There’s something different about the way he whispers. Something different in those urgent whispers as he draws his hand from the nape of her neck to the small of her back. Something different from the appreciative glances, lewd compliments, and in-your-face flirting he gives the other girls.
Something that makes her stop noticing when Bobby glances at Kitty. Stop staring at her boyfriend wistfully. Stop regretting the Cure.
Something that makes her blush every time that Remy looks at her. Something that lights a fire in her belly when he slides up behind her in some dark corner—and whispers.
Caitlin smiled as her very large husband tried to teach their very tiny five-year-old daughter how to dance. He was leaning over, holding her hands, as she stumbled one way then the other in the living room.
Finally, little Robin flopped down with a pout. “I’m just not made to dance.”
Caitlin knelt next to her. “Do you like to dance?”
Robin scrunched up her nose in evident distaste.
Suddenly, Monster scooped her up and swung her around in his arms. Robin’s delighted peals of laughter rang out as he danced with her in the air.
“Look, Mommy!
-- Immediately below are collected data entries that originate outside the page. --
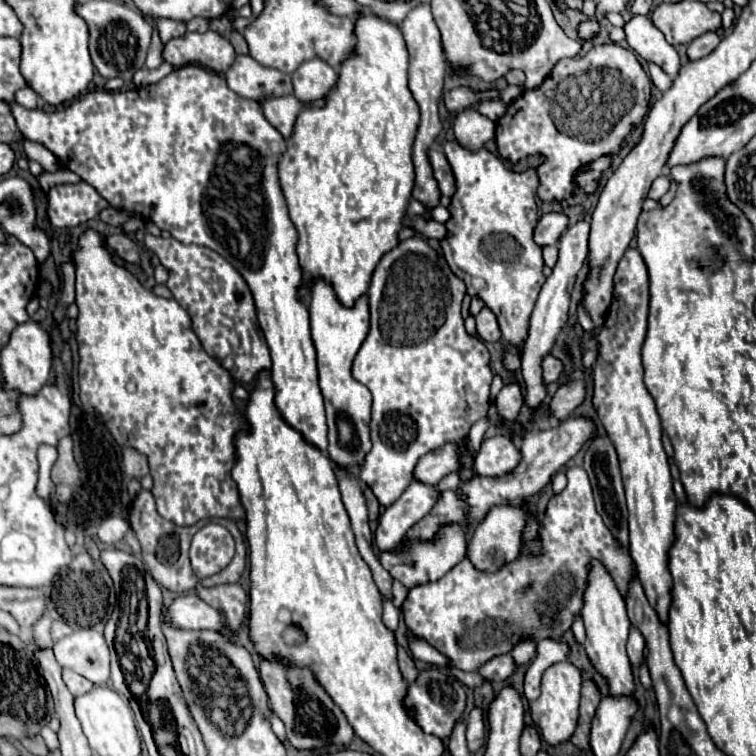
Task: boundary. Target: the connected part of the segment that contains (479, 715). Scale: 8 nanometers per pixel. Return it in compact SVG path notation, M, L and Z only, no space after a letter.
M475 706L467 722L467 744L469 752L477 752L485 744L485 710Z

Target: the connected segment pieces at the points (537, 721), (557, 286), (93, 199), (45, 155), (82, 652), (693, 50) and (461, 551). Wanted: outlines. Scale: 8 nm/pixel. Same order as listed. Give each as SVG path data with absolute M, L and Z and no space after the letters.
M555 662L541 678L541 694L529 702L529 714L533 726L549 746L567 742L579 724L579 700L581 700L581 670L571 662Z
M577 222L565 230L565 234L559 240L559 262L553 268L553 274L547 278L543 284L533 316L531 316L531 328L529 328L529 338L523 348L523 364L521 364L521 374L525 382L525 398L527 404L535 410L545 408L545 398L547 398L547 388L541 382L541 360L549 354L549 350L555 344L555 338L563 330L567 316L569 316L569 304L571 304L571 290L577 278L577 272L583 268L585 258L587 258L587 240L589 240L589 224L587 222Z
M83 180L75 184L57 184L47 194L47 218L55 228L89 222L107 206L107 200L103 200L103 196Z
M23 140L23 150L25 150L27 158L39 162L43 166L43 170L47 170L47 172L55 172L61 166L59 158L49 148L45 148L43 144L37 144L37 142L31 142L31 140Z
M79 630L65 636L53 646L55 658L63 668L69 668L93 684L109 680L109 648L103 634L95 630Z
M707 32L699 38L695 38L689 46L687 46L687 58L689 60L699 60L707 54L711 54L715 50L715 46L719 44L719 36L715 32Z
M443 524L437 534L431 540L415 540L405 538L397 550L381 552L379 560L383 568L399 582L403 582L407 588L413 588L417 584L427 584L439 580L443 574L447 574L457 562L461 562L467 554L467 538L459 524Z

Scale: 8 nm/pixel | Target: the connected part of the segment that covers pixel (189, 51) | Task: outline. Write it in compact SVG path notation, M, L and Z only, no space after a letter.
M187 32L169 40L163 46L163 60L175 68L187 64L201 64L215 72L227 72L235 62L235 50L219 32Z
I’m flying!”
Robin was now a slender, serious ten-year-old with creamy golden skin and shiny black hair. Her eyebrows furrowed in concentration as Caitlin went over the waltz with her over and over again.
Finally, Robin sat down with a sigh. “I’ll never get this.”
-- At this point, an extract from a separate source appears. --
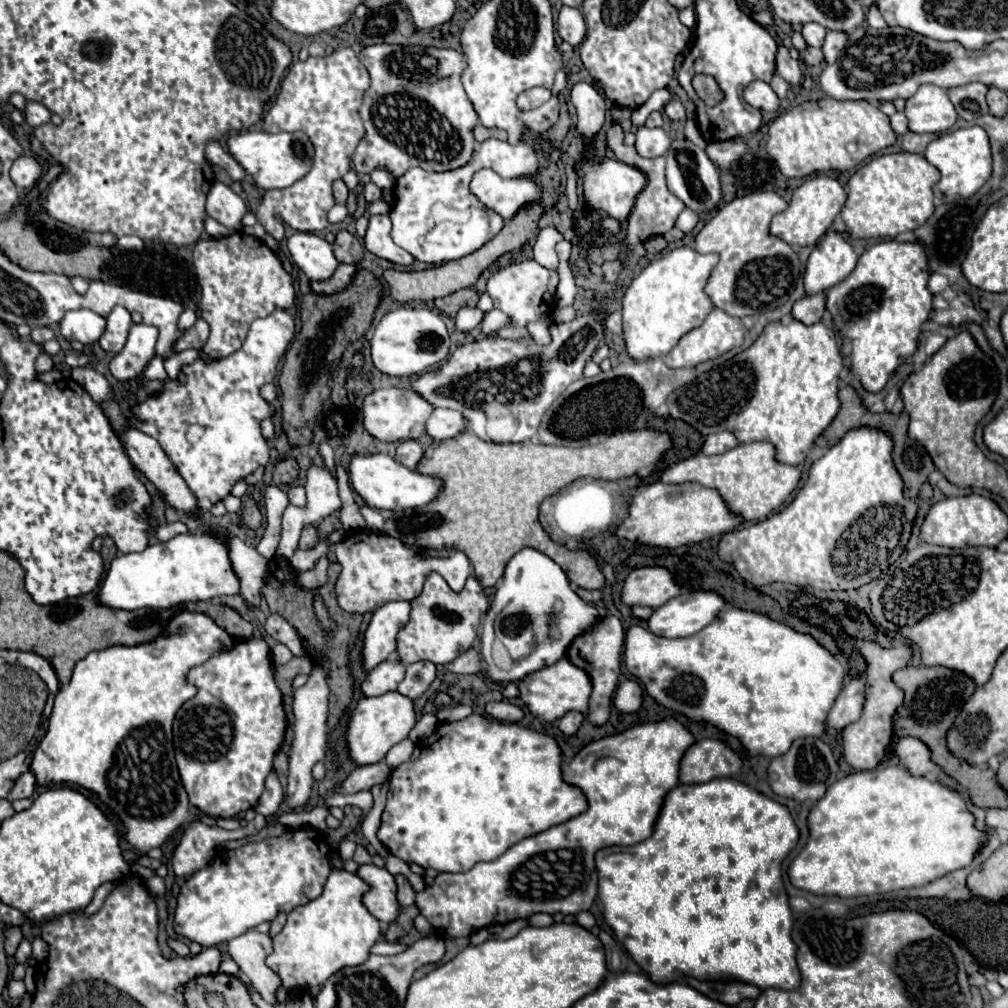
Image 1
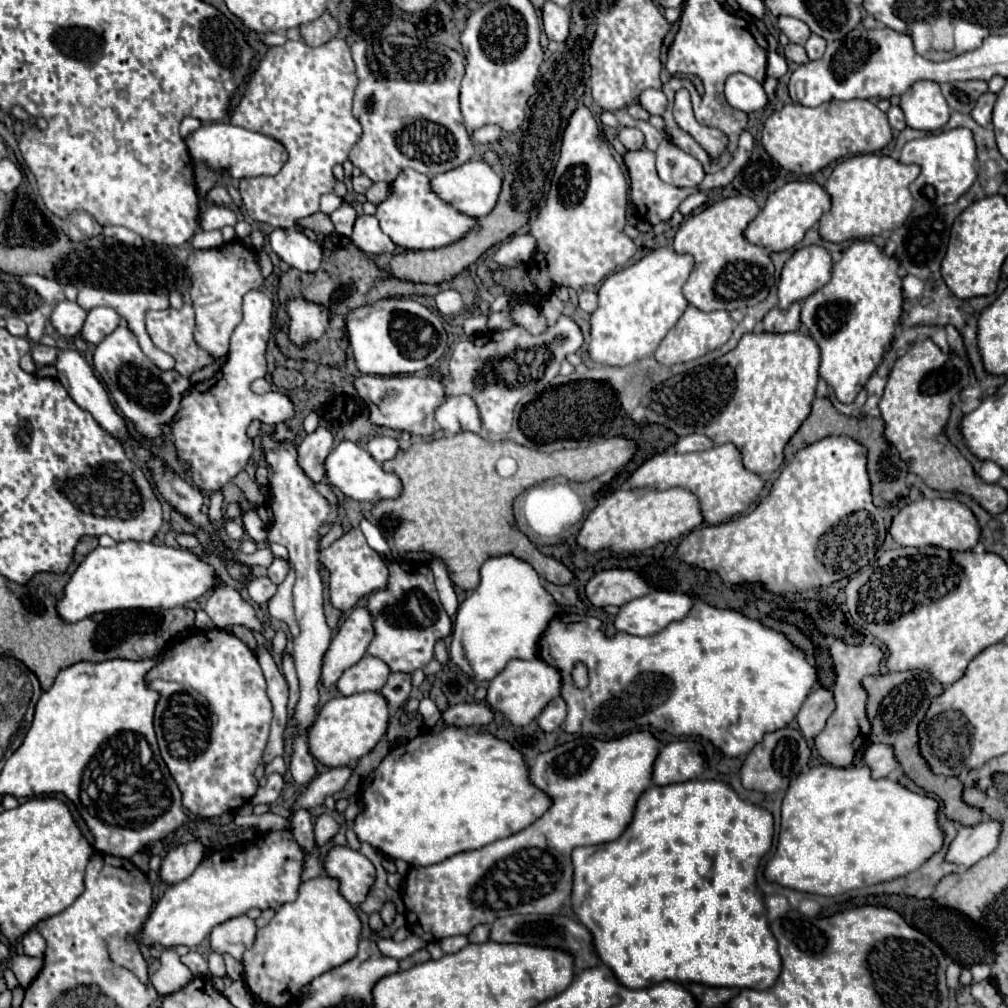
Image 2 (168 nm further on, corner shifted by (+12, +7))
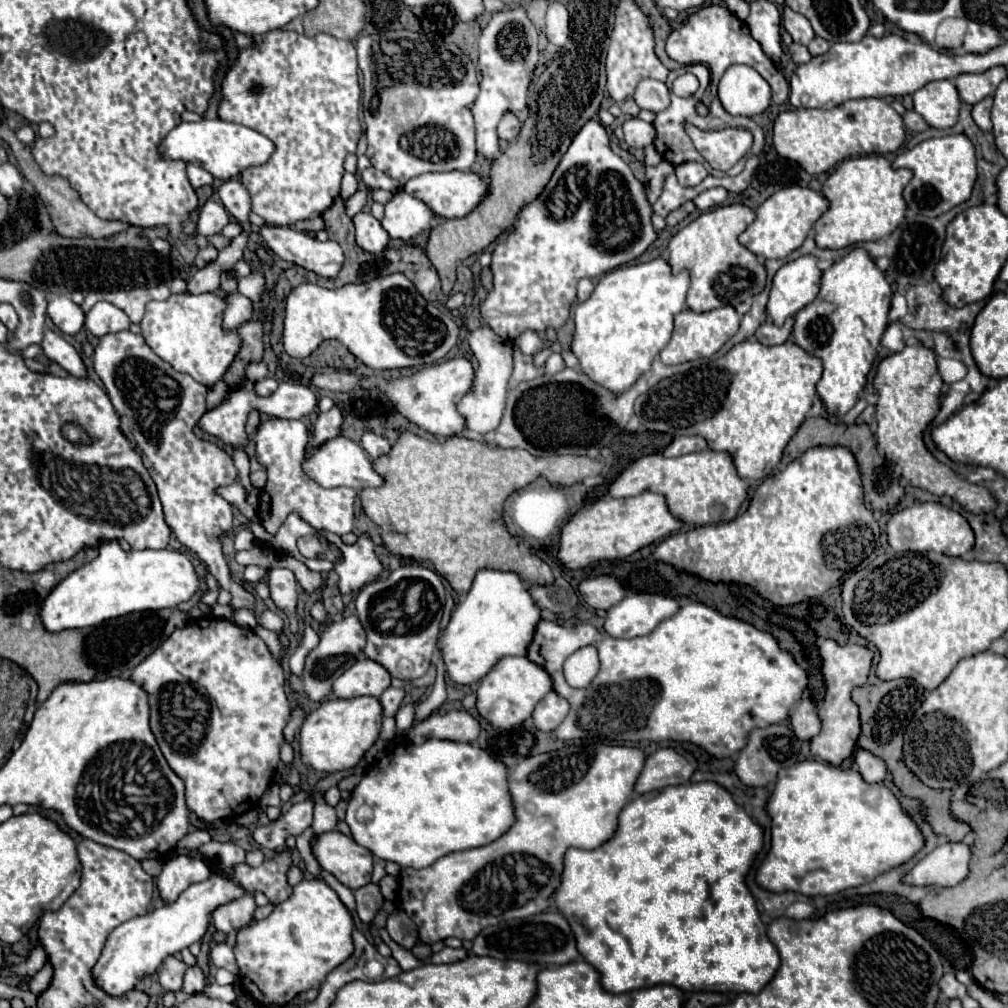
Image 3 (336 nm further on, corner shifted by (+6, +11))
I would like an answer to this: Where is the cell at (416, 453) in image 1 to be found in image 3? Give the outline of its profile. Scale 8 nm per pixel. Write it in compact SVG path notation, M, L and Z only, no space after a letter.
M364 432L360 436L360 442L358 444L364 448L364 452L370 456L370 460L376 460L376 458L384 456L392 448L386 438L382 438L382 436L374 434L374 432Z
Caitlin smiled. “Do you like to dance?”
“I’d like to fly,” Robin answered wistfully. She set her face and got up to dance again.
Monster held Caitlin close as they watched their daughter glide down the staircase into her cotillion. She joined her tall, handsome boyfriend in a waltz. Stately, smooth, perfect.
“I think she likes to dance,” Monster whispered into Caitlin’s ear.
“I never got to tell her the rest.”
Robin smiled up into the eyes of her date. Monster smiled down into Caitlin’s.
“I think she knows.”
He burned a flush into her face from the first moment he saw her, danced her, claimed her mouth with his. His hands ignited an inferno beneath her skin that did not fade. She became his.
At four months, she didn’t want to look anywhere else. At six months, she couldn’t dare to.
But as much as Ramos talked about getting to the bottom line, he respected her more than she did. He never came to her place, and if looks could kill, she’d be dead every time she asked about going to his.
At eight months, she started flirting.
Danjou would dance her in her room and take her on the bed. His kisses didn’t light fires in her belly that would last for days or make her whole body ache with longing. But he could give her that. Kindling to Ramos’ flame.
Sometimes, she just really wanted to burn.